● Problem to work on: Provide the number of lines below containing the word "factors", without any other words.

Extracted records

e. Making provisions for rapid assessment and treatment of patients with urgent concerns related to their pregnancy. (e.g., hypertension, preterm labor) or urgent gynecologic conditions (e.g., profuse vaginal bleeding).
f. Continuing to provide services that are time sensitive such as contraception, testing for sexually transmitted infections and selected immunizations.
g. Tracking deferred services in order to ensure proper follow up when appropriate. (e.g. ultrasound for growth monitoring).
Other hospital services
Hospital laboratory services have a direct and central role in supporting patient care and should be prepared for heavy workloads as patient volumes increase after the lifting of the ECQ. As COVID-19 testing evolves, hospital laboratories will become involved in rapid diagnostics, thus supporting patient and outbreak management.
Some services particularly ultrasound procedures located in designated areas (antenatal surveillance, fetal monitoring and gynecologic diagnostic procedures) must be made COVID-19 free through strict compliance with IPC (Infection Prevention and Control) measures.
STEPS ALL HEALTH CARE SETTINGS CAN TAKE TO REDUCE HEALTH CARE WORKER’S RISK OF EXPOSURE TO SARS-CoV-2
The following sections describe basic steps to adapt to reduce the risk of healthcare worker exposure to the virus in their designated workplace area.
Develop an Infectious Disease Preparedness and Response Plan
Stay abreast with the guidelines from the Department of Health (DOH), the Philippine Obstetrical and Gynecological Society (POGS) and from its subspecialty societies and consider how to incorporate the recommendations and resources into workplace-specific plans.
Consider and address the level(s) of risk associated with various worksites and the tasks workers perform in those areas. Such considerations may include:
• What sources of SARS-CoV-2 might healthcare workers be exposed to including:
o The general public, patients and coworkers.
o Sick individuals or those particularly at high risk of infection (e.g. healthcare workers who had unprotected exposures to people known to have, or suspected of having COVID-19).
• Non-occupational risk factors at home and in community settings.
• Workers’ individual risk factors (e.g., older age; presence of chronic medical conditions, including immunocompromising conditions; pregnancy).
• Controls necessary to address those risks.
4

● Expected answer: 2